-- WORK TO COMPLETE --
Copy out the lines from the first one up to and including the line with "Espectaculos", putting "UPS" in place of "ИБП" and changing nothing else.

-- RECORDS SHOWN --

[Start of Attachment]

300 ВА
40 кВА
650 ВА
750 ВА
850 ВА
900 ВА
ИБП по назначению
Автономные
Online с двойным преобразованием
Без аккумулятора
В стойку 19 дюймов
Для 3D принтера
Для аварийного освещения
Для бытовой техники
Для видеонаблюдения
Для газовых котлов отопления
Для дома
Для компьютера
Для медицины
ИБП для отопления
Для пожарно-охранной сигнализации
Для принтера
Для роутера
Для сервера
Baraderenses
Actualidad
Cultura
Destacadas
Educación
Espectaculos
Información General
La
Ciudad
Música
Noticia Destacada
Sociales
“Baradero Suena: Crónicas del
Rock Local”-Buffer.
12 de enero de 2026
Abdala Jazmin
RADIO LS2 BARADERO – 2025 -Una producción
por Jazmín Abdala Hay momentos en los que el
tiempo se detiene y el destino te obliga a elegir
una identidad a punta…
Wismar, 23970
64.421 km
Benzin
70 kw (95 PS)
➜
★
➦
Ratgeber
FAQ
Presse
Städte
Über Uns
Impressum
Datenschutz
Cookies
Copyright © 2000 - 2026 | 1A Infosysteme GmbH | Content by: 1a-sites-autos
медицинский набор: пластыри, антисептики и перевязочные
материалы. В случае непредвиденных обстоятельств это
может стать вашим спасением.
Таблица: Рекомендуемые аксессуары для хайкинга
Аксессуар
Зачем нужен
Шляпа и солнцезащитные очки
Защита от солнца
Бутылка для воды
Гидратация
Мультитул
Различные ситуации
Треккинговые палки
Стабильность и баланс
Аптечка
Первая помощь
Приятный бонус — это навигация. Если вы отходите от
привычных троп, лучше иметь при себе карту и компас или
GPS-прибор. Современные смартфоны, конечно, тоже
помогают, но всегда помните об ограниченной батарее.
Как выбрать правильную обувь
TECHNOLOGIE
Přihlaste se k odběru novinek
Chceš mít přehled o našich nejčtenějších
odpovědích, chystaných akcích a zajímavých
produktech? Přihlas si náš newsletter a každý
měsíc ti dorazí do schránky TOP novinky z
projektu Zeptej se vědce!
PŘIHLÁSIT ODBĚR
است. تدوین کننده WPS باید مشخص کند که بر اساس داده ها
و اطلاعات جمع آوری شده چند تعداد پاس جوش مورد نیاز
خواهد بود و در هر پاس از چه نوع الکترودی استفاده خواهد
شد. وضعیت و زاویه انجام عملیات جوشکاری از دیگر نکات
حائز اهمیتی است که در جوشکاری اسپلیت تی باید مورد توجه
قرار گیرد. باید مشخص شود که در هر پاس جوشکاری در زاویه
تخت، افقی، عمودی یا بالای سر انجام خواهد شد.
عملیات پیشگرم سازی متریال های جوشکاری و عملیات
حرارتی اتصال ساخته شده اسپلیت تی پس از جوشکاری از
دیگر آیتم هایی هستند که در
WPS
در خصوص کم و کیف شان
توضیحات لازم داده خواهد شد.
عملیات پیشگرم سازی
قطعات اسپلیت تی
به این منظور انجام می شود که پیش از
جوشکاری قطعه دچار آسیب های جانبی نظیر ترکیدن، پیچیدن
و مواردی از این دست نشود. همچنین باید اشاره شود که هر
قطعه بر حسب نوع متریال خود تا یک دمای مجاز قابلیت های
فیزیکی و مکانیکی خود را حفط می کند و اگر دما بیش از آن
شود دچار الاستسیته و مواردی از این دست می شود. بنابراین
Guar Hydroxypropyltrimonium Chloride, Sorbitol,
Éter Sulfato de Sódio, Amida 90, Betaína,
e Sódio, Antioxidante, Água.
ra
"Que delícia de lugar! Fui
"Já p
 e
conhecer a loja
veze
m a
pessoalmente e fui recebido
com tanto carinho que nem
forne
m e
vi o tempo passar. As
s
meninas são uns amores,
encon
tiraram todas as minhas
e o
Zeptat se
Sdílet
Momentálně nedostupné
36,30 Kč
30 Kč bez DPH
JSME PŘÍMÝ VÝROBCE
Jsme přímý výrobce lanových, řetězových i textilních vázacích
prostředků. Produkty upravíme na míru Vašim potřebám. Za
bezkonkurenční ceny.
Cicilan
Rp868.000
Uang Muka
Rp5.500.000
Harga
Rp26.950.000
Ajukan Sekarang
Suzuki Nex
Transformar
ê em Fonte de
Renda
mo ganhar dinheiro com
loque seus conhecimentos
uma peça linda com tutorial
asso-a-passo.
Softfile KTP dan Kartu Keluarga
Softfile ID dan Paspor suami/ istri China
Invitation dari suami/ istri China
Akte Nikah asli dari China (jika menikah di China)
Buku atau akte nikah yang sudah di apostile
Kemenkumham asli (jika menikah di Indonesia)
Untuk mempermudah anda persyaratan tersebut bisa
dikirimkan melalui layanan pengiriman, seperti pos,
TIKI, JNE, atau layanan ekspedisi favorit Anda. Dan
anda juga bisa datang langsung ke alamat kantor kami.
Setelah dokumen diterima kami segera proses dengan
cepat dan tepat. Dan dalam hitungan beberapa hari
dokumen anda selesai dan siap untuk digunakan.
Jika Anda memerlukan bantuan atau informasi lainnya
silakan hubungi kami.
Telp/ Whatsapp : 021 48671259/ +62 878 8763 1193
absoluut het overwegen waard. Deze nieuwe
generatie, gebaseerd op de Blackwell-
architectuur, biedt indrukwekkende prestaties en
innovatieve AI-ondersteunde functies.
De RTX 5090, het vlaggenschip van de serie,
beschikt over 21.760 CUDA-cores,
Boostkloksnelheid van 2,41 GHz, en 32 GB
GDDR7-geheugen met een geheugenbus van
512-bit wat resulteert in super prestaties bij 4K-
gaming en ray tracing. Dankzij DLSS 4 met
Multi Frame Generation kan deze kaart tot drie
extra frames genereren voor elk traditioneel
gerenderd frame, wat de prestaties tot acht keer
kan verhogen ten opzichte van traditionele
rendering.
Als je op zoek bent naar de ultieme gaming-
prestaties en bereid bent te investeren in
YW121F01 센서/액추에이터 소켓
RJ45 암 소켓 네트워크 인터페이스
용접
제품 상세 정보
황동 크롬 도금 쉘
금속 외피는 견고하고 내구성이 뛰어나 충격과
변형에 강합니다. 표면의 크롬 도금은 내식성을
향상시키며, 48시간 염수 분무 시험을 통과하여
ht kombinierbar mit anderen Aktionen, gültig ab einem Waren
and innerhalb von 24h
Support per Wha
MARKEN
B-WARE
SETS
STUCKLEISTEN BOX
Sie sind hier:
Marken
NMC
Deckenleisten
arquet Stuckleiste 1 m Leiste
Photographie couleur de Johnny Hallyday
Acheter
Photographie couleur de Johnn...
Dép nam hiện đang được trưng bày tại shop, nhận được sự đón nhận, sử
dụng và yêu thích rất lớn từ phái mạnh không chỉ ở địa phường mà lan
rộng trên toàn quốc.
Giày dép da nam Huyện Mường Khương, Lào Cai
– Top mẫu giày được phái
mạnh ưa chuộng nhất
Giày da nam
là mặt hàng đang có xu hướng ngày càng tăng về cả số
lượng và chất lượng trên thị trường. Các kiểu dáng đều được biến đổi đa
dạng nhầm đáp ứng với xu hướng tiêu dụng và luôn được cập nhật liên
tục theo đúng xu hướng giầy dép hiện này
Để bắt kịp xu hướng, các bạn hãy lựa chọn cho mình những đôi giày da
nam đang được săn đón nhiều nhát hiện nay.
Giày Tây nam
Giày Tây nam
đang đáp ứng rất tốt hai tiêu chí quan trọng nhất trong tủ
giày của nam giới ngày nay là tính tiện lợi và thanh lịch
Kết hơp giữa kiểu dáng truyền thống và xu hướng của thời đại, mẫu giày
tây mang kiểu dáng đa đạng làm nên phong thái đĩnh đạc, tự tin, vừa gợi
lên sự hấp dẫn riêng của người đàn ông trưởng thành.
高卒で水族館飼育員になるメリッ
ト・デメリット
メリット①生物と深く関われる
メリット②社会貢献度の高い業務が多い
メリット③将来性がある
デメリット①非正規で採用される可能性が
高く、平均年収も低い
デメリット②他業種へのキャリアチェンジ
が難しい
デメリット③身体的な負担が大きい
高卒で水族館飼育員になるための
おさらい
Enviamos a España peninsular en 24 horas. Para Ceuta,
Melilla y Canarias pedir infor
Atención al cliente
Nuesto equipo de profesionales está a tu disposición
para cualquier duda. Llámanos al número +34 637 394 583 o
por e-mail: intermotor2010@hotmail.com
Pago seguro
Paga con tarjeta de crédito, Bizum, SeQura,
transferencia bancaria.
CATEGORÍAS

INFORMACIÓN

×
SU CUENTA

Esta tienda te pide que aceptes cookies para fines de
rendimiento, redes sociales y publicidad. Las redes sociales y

[End of Attachment]

-- TASK OUTPUT --
300 ВА
40 кВА
650 ВА
750 ВА
850 ВА
900 ВА
UPS по назначению
Автономные
Online с двойным преобразованием
Без аккумулятора
В стойку 19 дюймов
Для 3D принтера
Для аварийного освещения
Для бытовой техники
Для видеонаблюдения
Для газовых котлов отопления
Для дома
Для компьютера
Для медицины
UPS для отопления
Для пожарно-охранной сигнализации
Для принтера
Для роутера
Для сервера
Baraderenses
Actualidad
Cultura
Destacadas
Educación
Espectaculos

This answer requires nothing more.